ISLAMABAD: Russia’s forced transfer and deportation of Ukrainian children to areas under its control amounts to a war crime, a UN probe said Thursday, also warning of possible crimes against humanity.
In its first report, the top-level investigation team created by the UN Human Rights Council a year ago determined that Moscow had committed a wide array of violations since its invasion of Ukraine in February 2022.
“Many of these violations amount to war crimes,” the report by the so-called Commission of Inquiry said, underlining the forced transfers of children.

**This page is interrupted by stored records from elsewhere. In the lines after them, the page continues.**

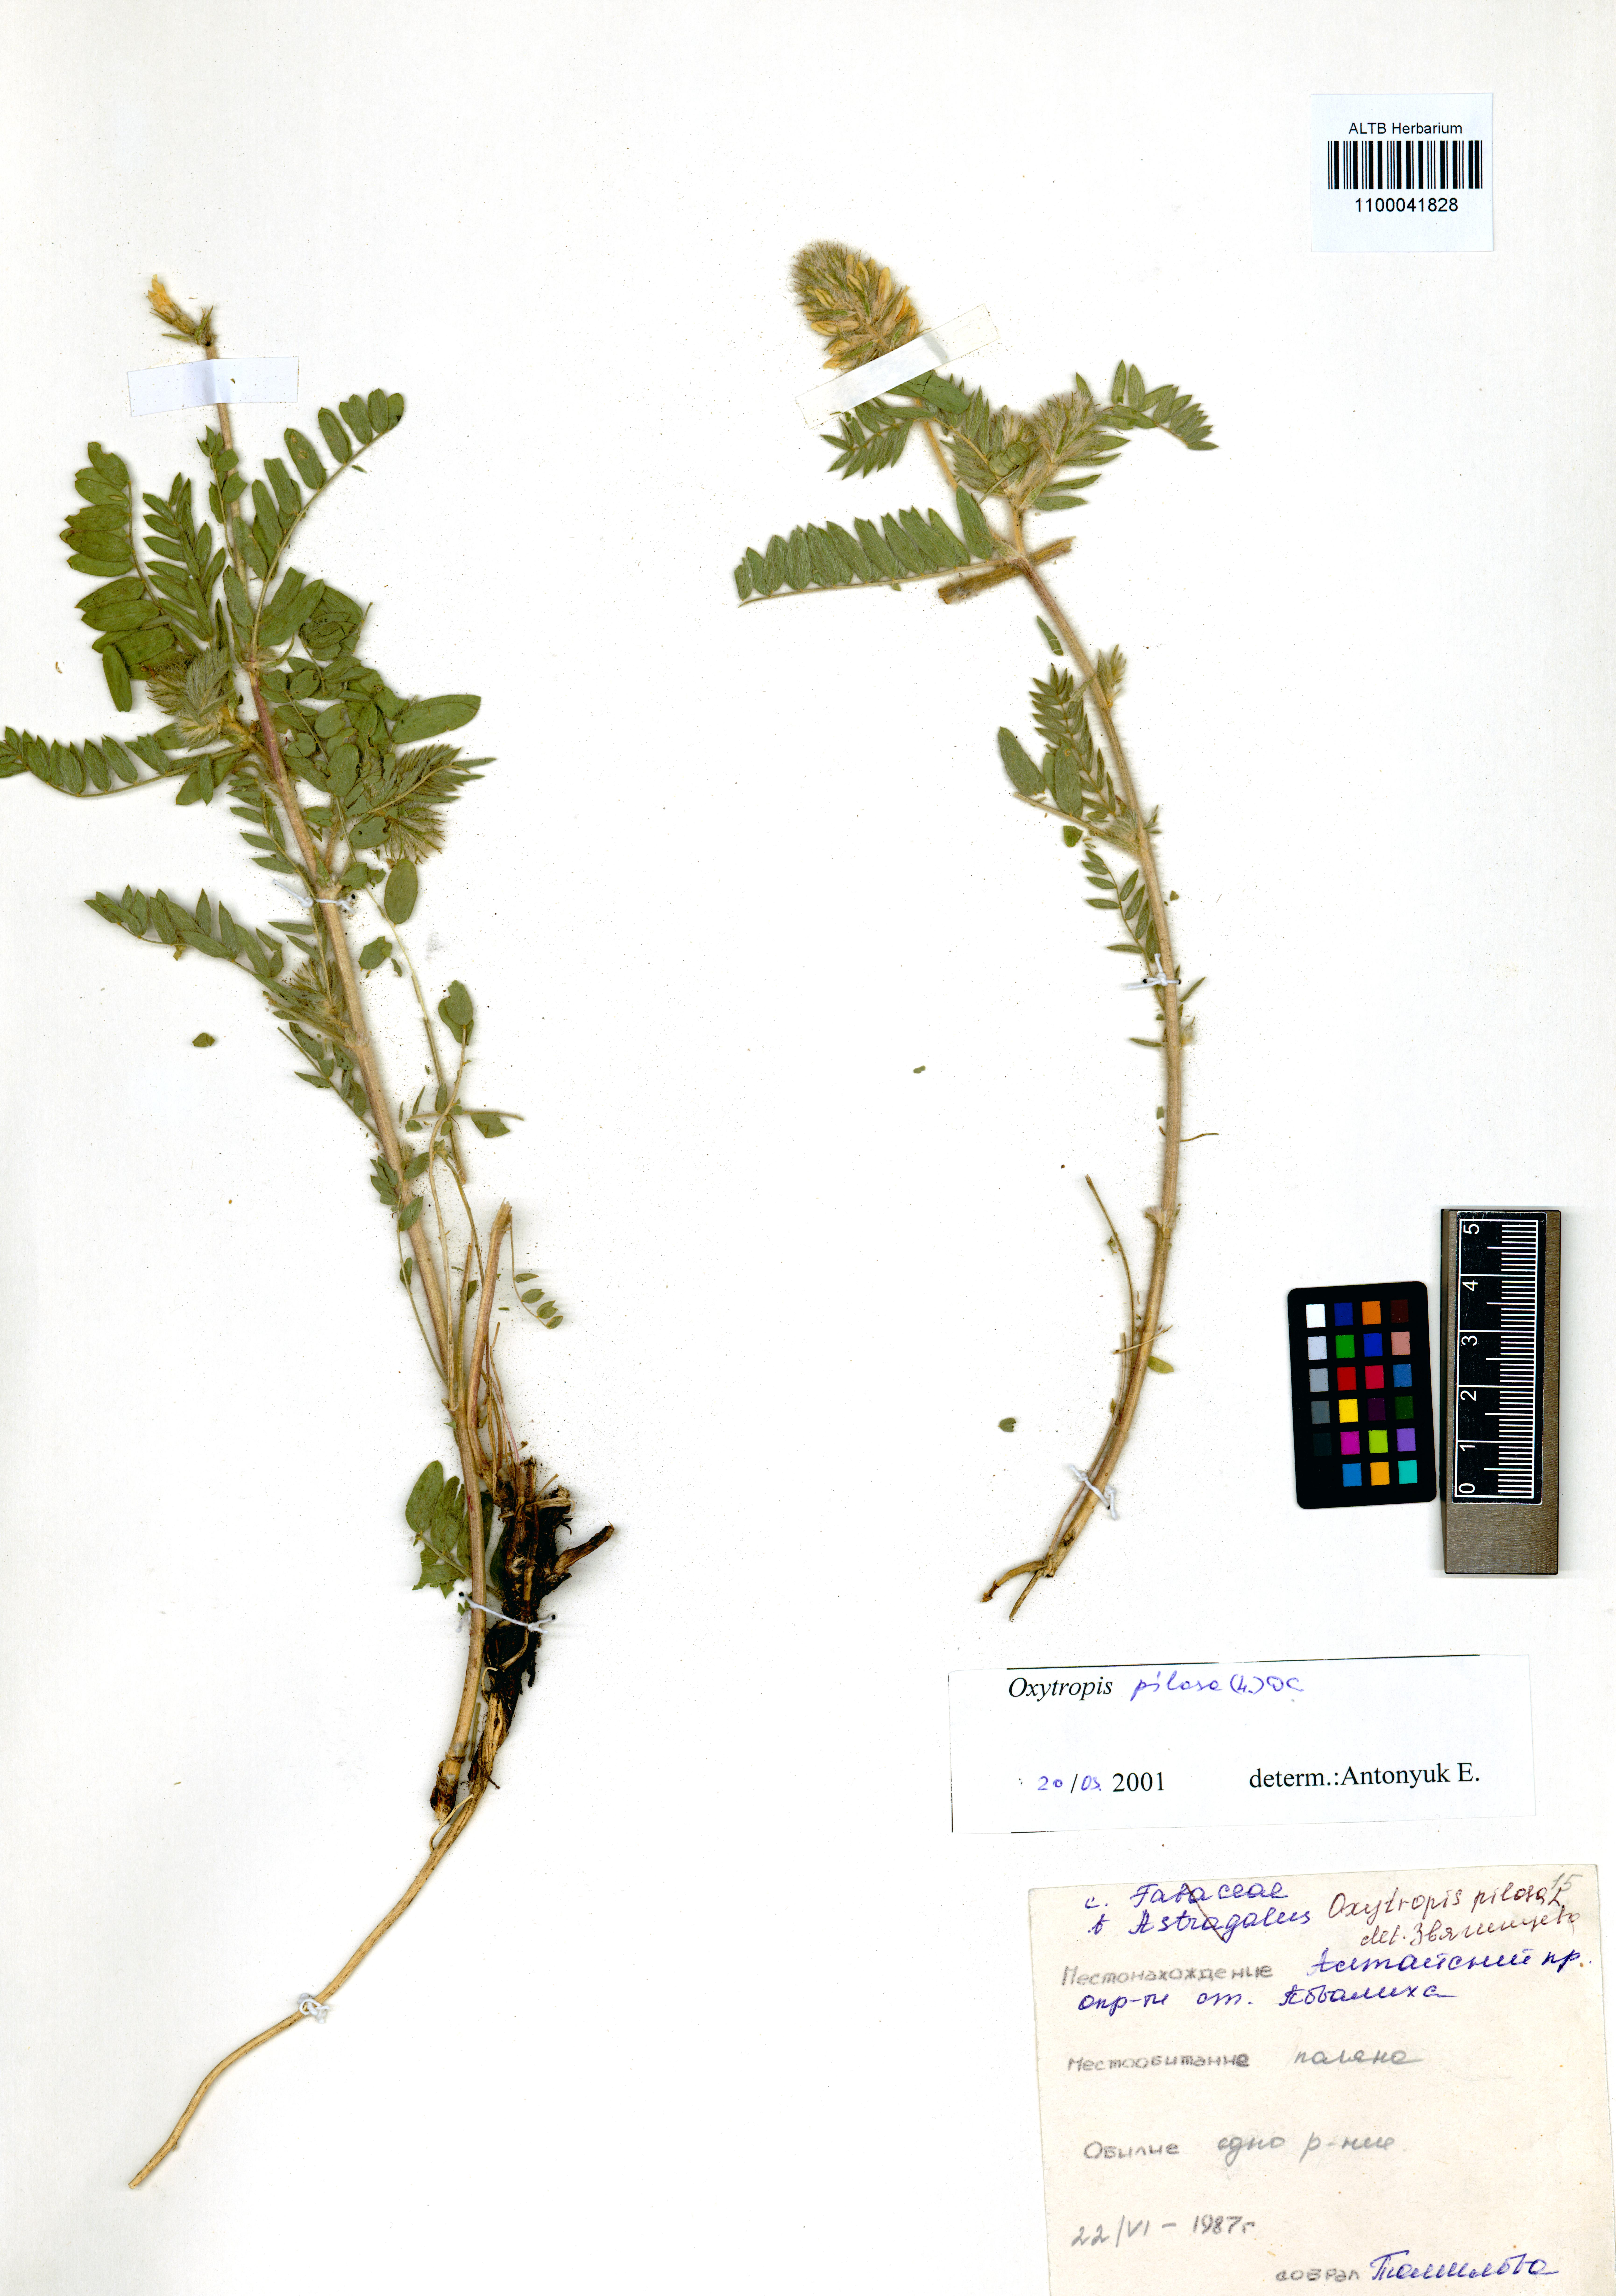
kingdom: Plantae
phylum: Tracheophyta
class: Magnoliopsida
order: Fabales
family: Fabaceae
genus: Oxytropis
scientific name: Oxytropis pilosa
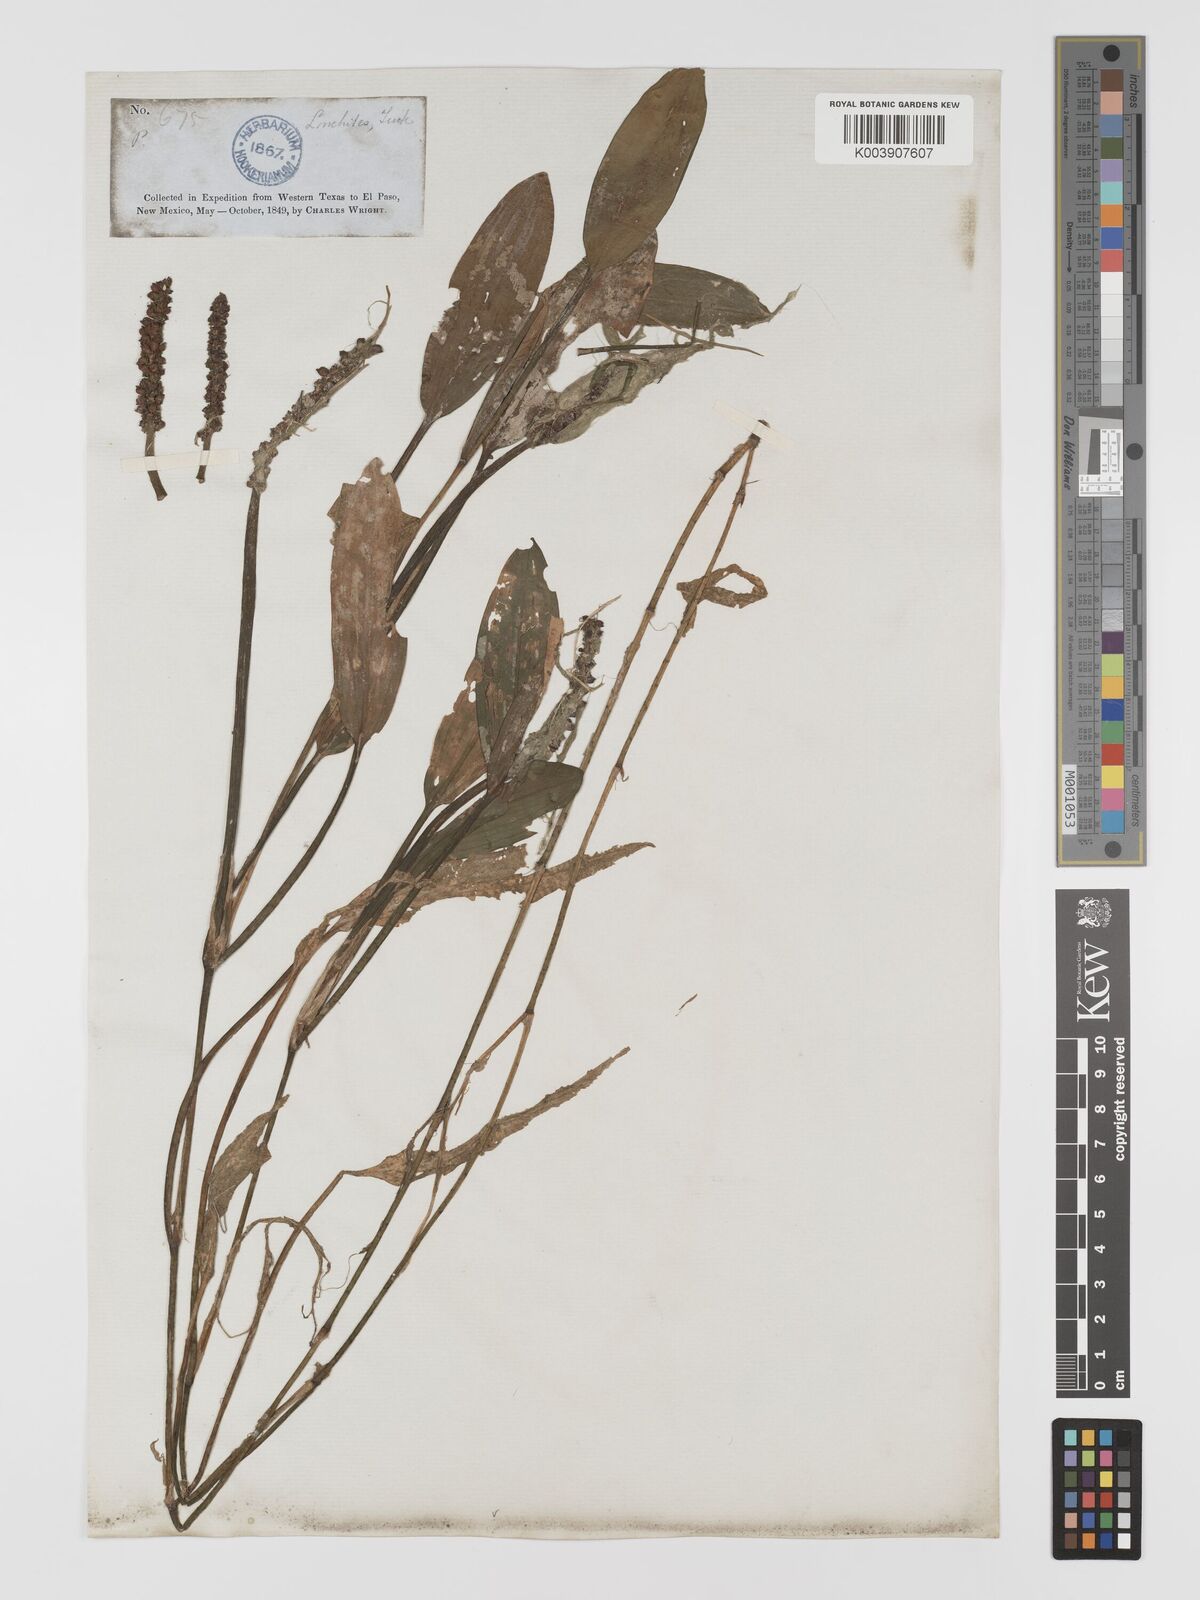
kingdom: Plantae
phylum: Tracheophyta
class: Liliopsida
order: Alismatales
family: Potamogetonaceae
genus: Potamogeton
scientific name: Potamogeton nodosus
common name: Loddon pondweed
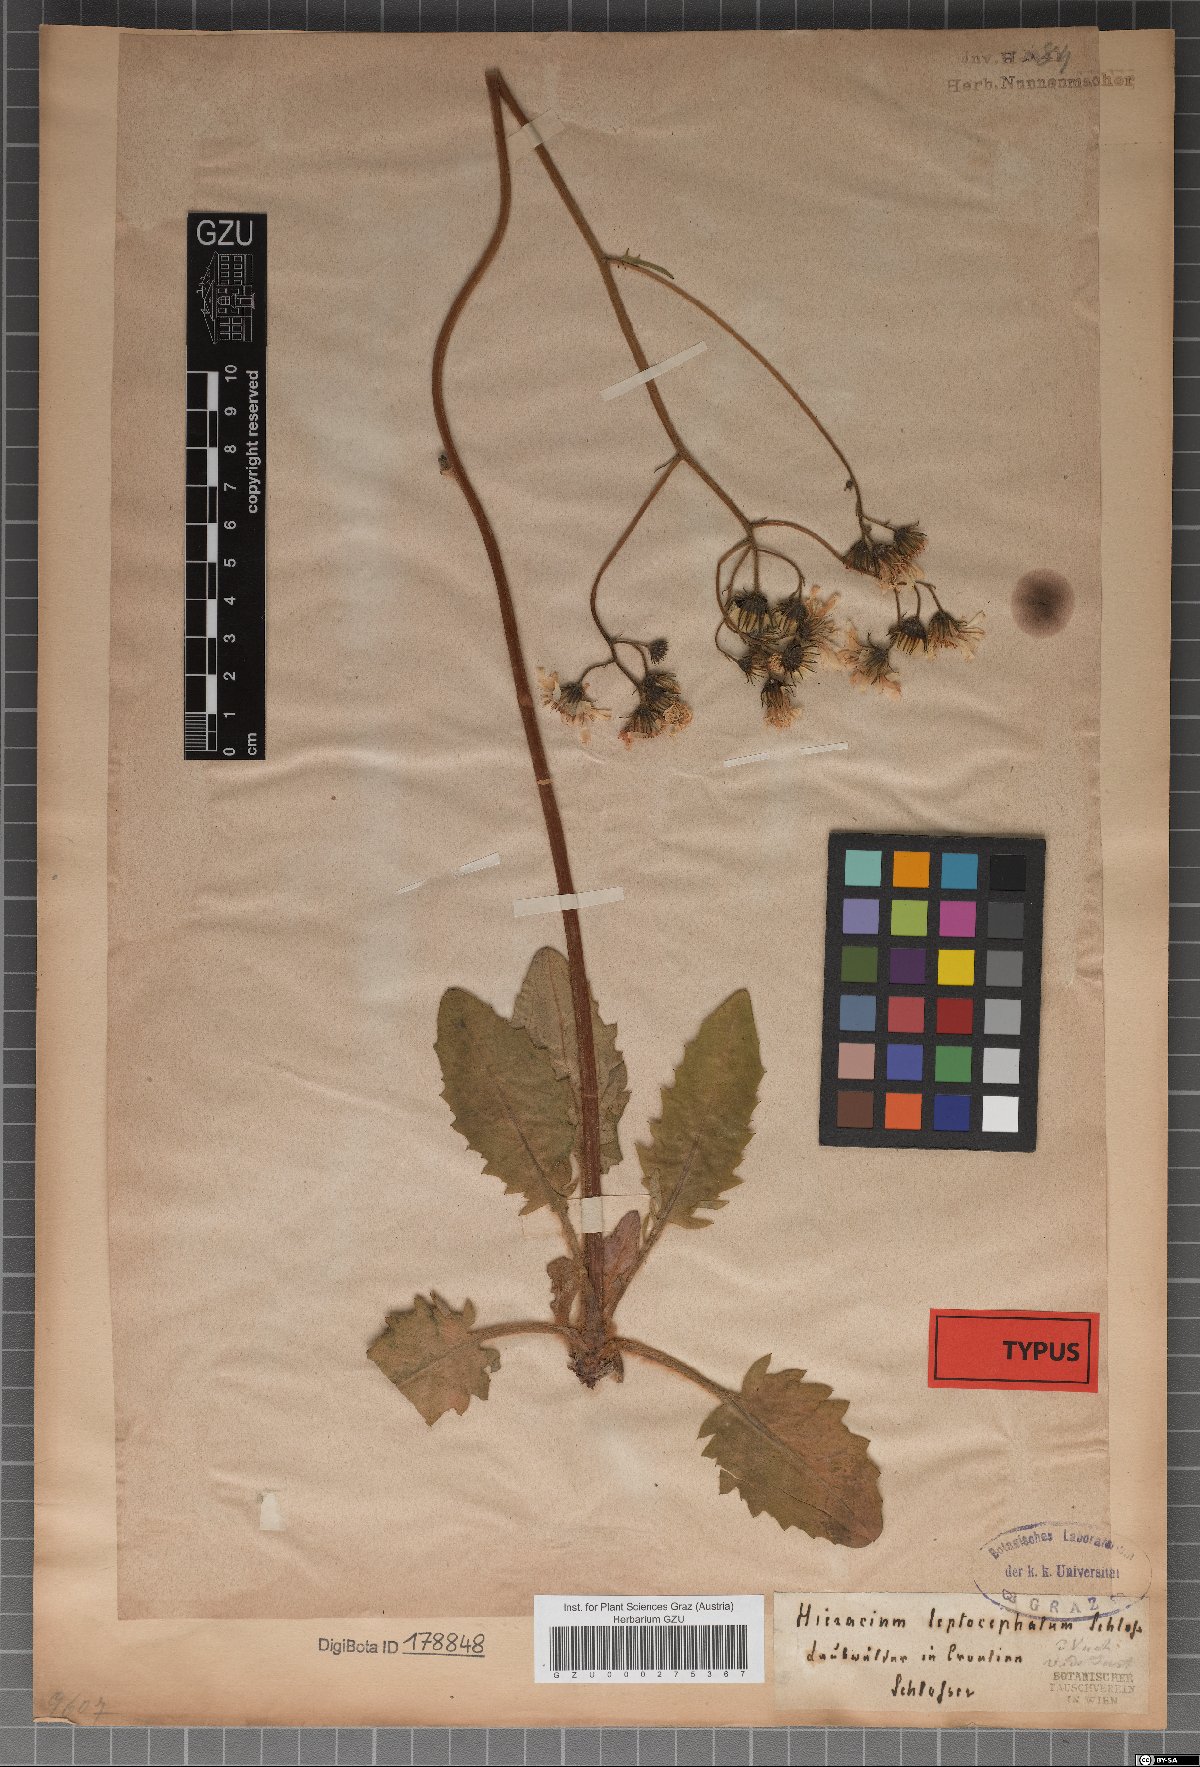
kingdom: Plantae
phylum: Tracheophyta
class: Magnoliopsida
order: Asterales
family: Asteraceae
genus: Hieracium
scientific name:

The report said that the commission has concluded that the conditions it has examined concerning the deportation and transfer of children, to the Russian Federation and within Ukraine respectively, violate international humanitarian law, and it is a war crime.
According to Kyiv, 16,221 Ukrainian children were transferred to Russia as of February 2023.
The investigators said they could not verify these figures but pointed to indications that officials in Russia had taken steps to place transferred Ukrainian children in foster homes and institutions and give them citizenship.
Probe on decree
The report said about a decree signed by President Vladimir Putin facilitating the giving of Russian citizenship to some categories of children.
The report emphasized that international humanitarian law bans the evacuation of children by a party to the armed conflict, with only a few exceptions.
The investigators said they had thoroughly reviewed incidents concerning the transfer of 164 children, aged 4 to 18, from the Donetsk, Kharkiv, and Kherson regions.
They said children and parents had spoken of youngsters being informed by Russia’s social services that they would be placed in foster families or adopted. Children expressed a deep fear of being permanently separated from families and relatives.